* EXERCISE DESCRIPTION *
Read through the lines below and copy the ones holding the string "Fondos".

══ INPUT FOR THIS TASK

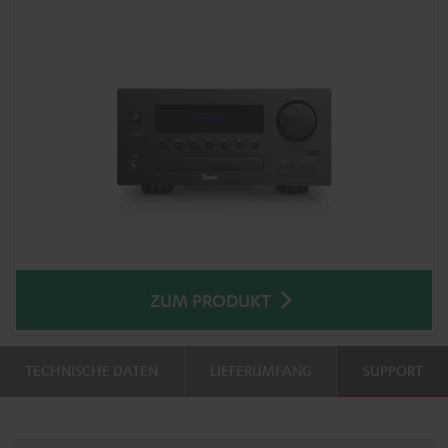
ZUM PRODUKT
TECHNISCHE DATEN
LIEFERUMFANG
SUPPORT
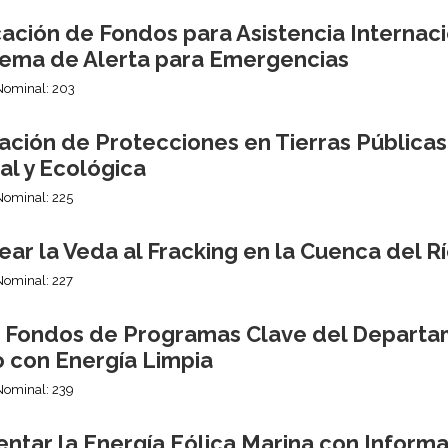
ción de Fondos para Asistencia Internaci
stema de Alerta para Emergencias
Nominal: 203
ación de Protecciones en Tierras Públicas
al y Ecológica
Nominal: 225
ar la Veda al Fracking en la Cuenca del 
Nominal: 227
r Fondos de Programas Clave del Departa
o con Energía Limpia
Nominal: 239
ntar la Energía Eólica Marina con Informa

════

* OUTPUT OF THE TASK *
ción de Fondos para Asistencia Internaci
r Fondos de Programas Clave del Departa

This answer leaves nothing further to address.